Breast cancer is the most common cancer in women worldwide and the second most common cancer overall. In 2019, approximately 268,600 new cases of invasive and 62,930 new cases of non-invasive breast cancer are expected to be diagnosed in U.S. women. And the sad part is about an estimated 41,760 women will die from breast cancer, according to the American Cancer Society report.
The most common process for diagnosing and screening breast cancer is the mammogram test. In this process, the test is made using the radiations which are the major concern. So the doctors more often advised mammogram after the age of 50. Also, they are not always reliable. About 10% to 15% of women who undergo a mammogram are asked to return following an inconclusive analysis.
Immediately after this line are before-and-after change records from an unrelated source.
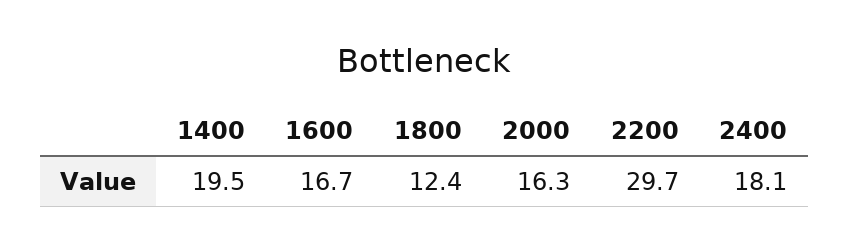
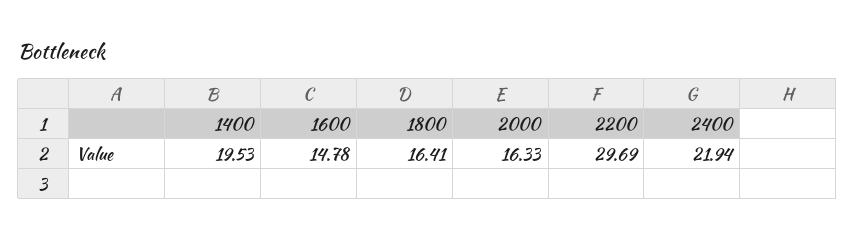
  {
    "1400": 19.53,
-   "1600": 16.7,
+   "1600": 14.78,
-   "1800": 12.4,
+   "1800": 16.41,
    "2000": 16.33,
    "2200": 29.69,
-   "2400": 18.1
+   "2400": 21.94
  }

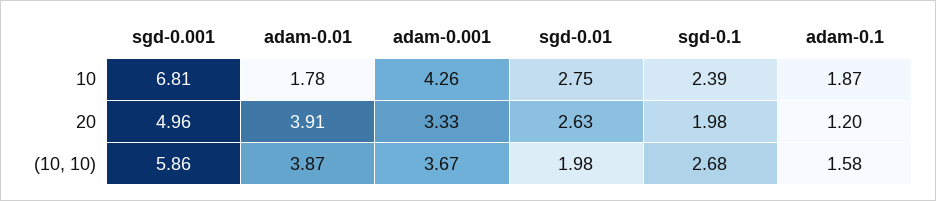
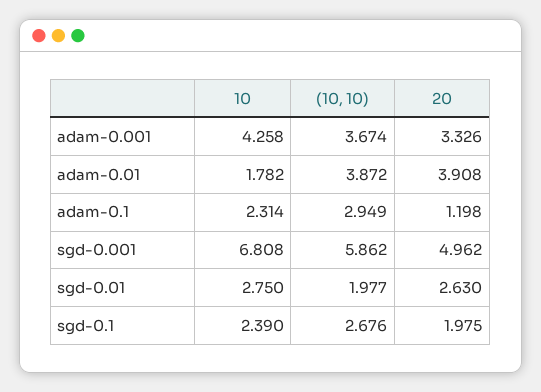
  {
    "sgd-0.001": {
      "10": 6.808,
      "20": 4.962,
      "(10, 10)": 5.862
    },
    "adam-0.01": {
      "10": 1.782,
      "20": 3.908,
      "(10, 10)": 3.872
    },
    "adam-0.001": {
      "10": 4.258,
      "20": 3.326,
      "(10, 10)": 3.674
    },
    "sgd-0.01": {
      "10": 2.75,
      "20": 2.63,
      "(10, 10)": 1.977
    },
    "sgd-0.1": {
      "10": 2.39,
      "20": 1.975,
      "(10, 10)": 2.676
    },
    "adam-0.1": {
-     "10": 1.87,
+     "10": 2.314,
      "20": 1.198,
-     "(10, 10)": 1.58
+     "(10, 10)": 2.949
    }
  }

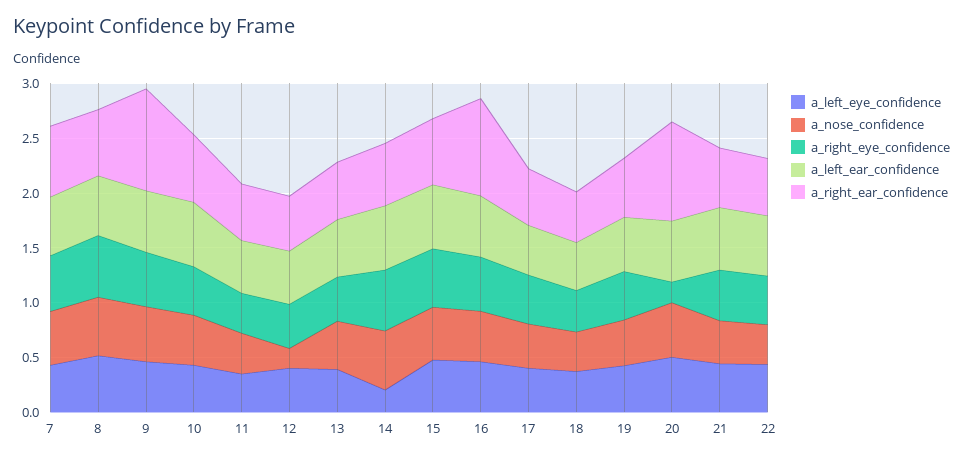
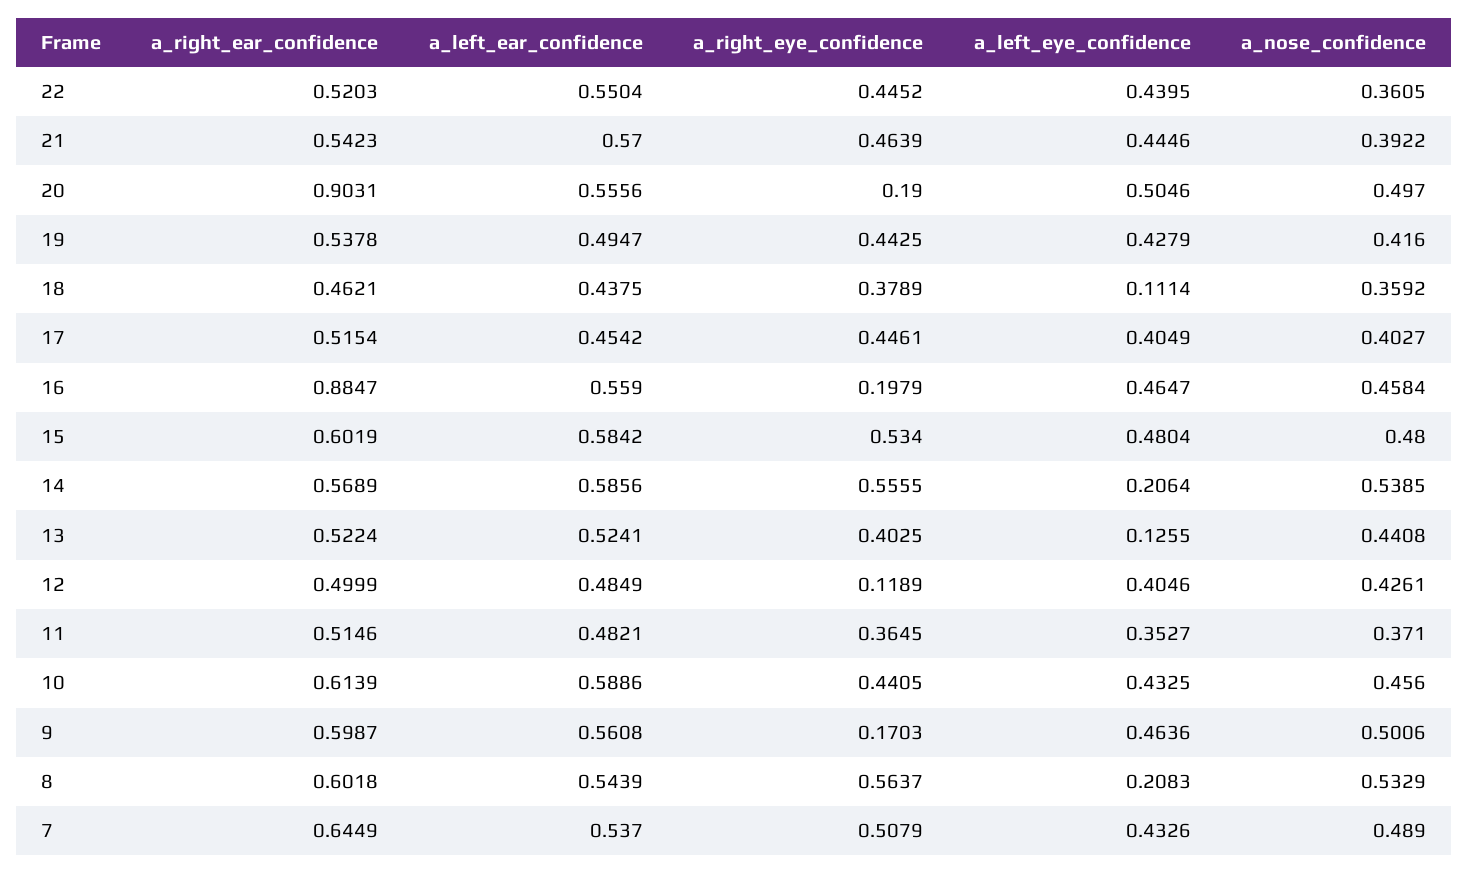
  {
    "a_left_eye_confidence": {
      "7": 0.4326,
-     "8": 0.5,
+     "8": 0.2083,
      "9": 0.4636,
      "10": 0.4325,
      "11": 0.3527,
      "12": 0.4046,
-     "13": 0.4,
+     "13": 0.1255,
      "14": 0.2064,
      "15": 0.4804,
      "16": 0.4647,
      "17": 0.4049,
-     "18": 0.4,
+     "18": 0.1114,
      "19": 0.4279,
      "20": 0.5046,
      "21": 0.4446,
      "22": 0.4395
    },
    "a_nose_confidence": {
      "7": 0.489,
      "8": 0.5329,
      "9": 0.5006,
      "10": 0.456,
      "11": 0.371,
-     "12": 0.2,
+     "12": 0.4261,
      "13": 0.4408,
      "14": 0.5385,
      "15": 0.48,
      "16": 0.4584,
      "17": 0.4027,
      "18": 0.3592,
      "19": 0.416,
      "20": 0.497,
      "21": 0.3922,
      "22": 0.3605
    },
    "a_right_eye_confidence": {
      "7": 0.5079,
      "8": 0.5637,
-     "9": 0.5,
+     "9": 0.1703,
      "10": 0.4405,
      "11": 0.3645,
-     "12": 0.4,
+     "12": 0.1189,
      "13": 0.4025,
      "14": 0.5555,
      "15": 0.534,
-     "16": 0.5,
+     "16": 0.1979,
      "17": 0.4461,
      "18": 0.3789,
      "19": 0.4425,
      "20": 0.19,
      "21": 0.4639,
      "22": 0.4452
    },
    "a_left_ear_confidence": {
      "7": 0.537,
      "8": 0.5439,
      "9": 0.5608,
      "10": 0.5886,
      "11": 0.4821,
      "12": 0.4849,
      "13": 0.5241,
      "14": 0.5856,
      "15": 0.5842,
      "16": 0.559,
      "17": 0.4542,
      "18": 0.4375,
      "19": 0.4947,
      "20": 0.5556,
      "21": 0.57,
      "22": 0.5504
    },
    "a_right_ear_confidence": {
      "7": 0.6449,
      "8": 0.6018,
-     "9": 0.9,
+     "9": 0.5987,
      "10": 0.6139,
      "11": 0.5146,
      "12": 0.4999,
      "13": 0.5224,
      "14": 0.5689,
      "15": 0.6019,
      "16": 0.8847,
      "17": 0.5154,
      "18": 0.4621,
      "19": 0.5378,
      "20": 0.9031,
      "21": 0.5423,
      "22": 0.5203
    }
  }

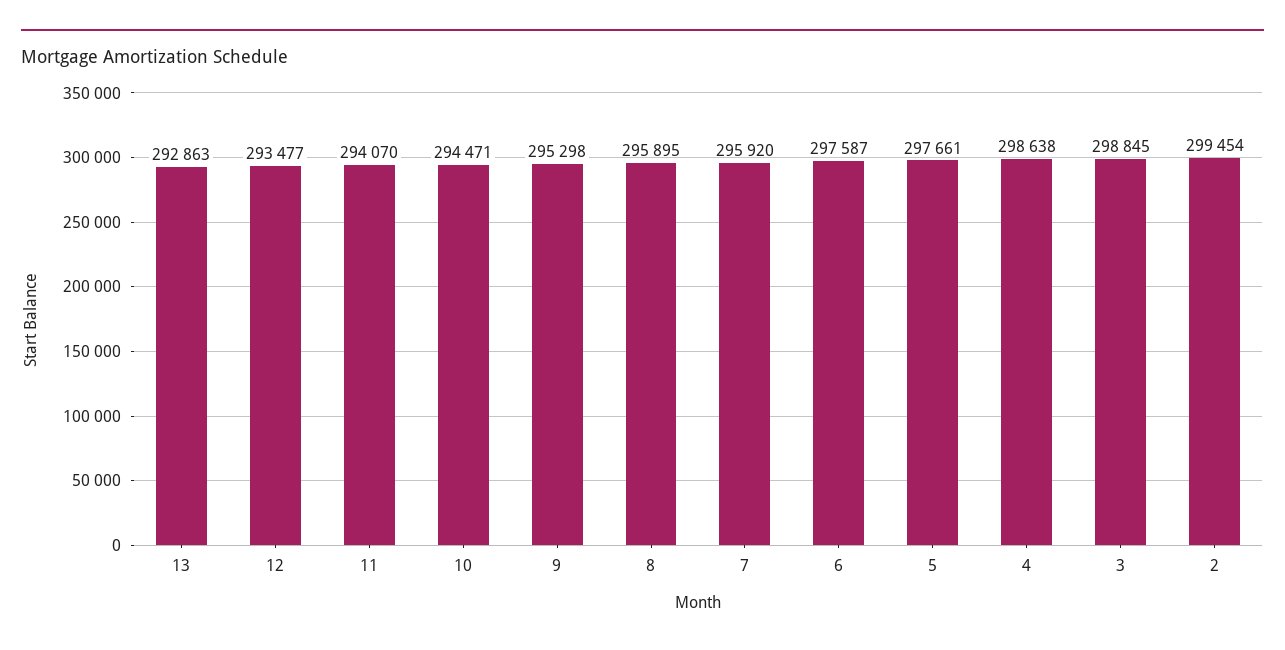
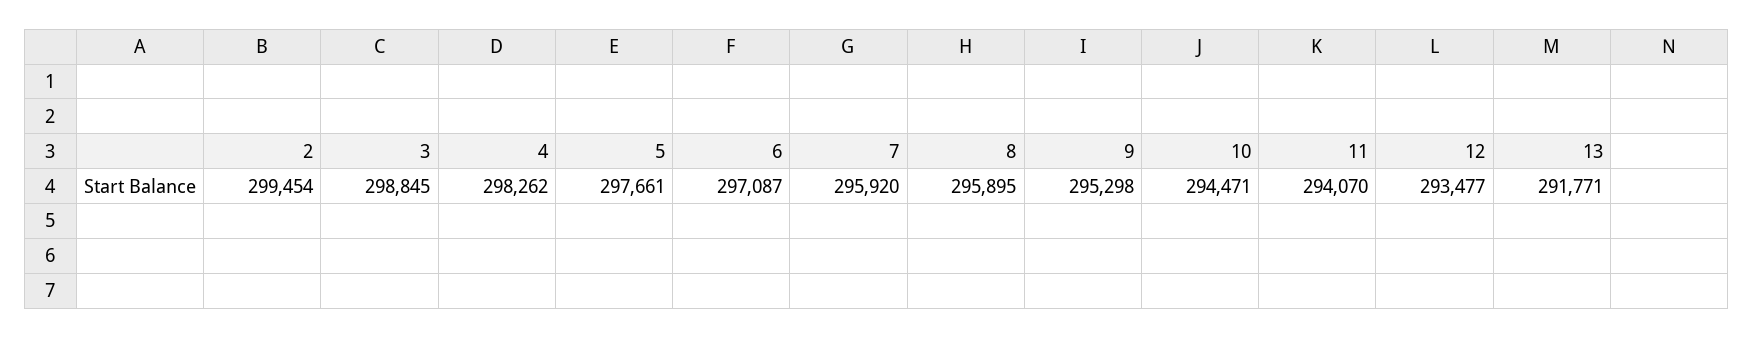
  {
-   "13": 292863,
+   "13": 291771,
    "12": 293477,
    "11": 294070,
    "10": 294471,
    "9": 295298,
    "8": 295895,
    "7": 295920,
-   "6": 297587,
+   "6": 297087,
    "5": 297661,
-   "4": 298638,
+   "4": 298262,
    "3": 298845,
    "2": 299454
  }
Fortunately, addressing all these problems, scientists at MIT’s Computer Science and Artificial Intelligence Laboratory (CSAIL) and Massachusetts General Hospital (MGH) invented a new AI-driven way which helps to detect breast cancer in women for up to five years in advance. This could be the best step towards more consistent and reliable screening procedures.
The team created a new deep learning model that can predict from a mammogram if a patient is likely to develop breast cancer in the future. And the best part is, unlike the older method, it works equally accurate for white and black women.
“Rather than taking a one-size fit all approach, we can personalize screening around a woman’s risk of developing cancer,” says Barzilay, senior author of a new paper in Radiology about the project. “For example, a doctor might recommend supplemental MRI screening for women with high model-assessed risk.”
Instead of manually identifying the patterns, the researchers trained their model on 90,000 mammograms and known outcomes from over 60,000 patients treated at MGH. The model learned the subtle patterns in breast tissue that are precursors to malignancy. This new model was remarkably better than the existing one at predicting the risk of cancer.
“Since the 1960s radiologists have noticed that women have unique and widely variable patterns of breast tissue visible on the mammogram,” said Lehman. “These patterns can represent the influence of genetics, hormones, pregnancy, lactation, diet, weight loss and weight gain. We can now leverage this detailed information to be more precise in our risk assessment at the individual level.”
This is a major step towards making a model for all the women, especially for African American women, who are 43% more likely to die from breast cancer than white women.
“It’s particularly striking that the model performs equally as well for black and white people, which has not been the case with prior risk assessment tools”, says Allison Kurian, associate professor of Medicine and Health Research and Policy at Stanford University School of Medicine. “If validated and made available for widespread use, this could really improve on our current strategies to estimate risk.”
Most breast-cancer risk models focus on a range of risk factors such as age, family history of breast and ovarian cancer, hormonal and reproductive factors, and breast density. But some of these factors are less correlated with breast cancer than others, harming the models’ accuracy.
“The recent federal legislation that requires all women to be informed of their mammographic breast density is a strong message from Congress that women deserve access to their health information,” says Lehman. “We are eager to provide this power of information to all women undergoing screening mammography, not only by sharing their mammographic density but also their future risk of breast cancer.”
The researchers model could be very useful to see if patients are at a greater risk for other health problems, like cardiovascular disease or other cancers.
“Our goal is to make these advancements a part of the standard of care,” says Yala. “By predicting who will develop cancer in the future, we can catch cancer before symptoms ever arise and hopefully save lives.”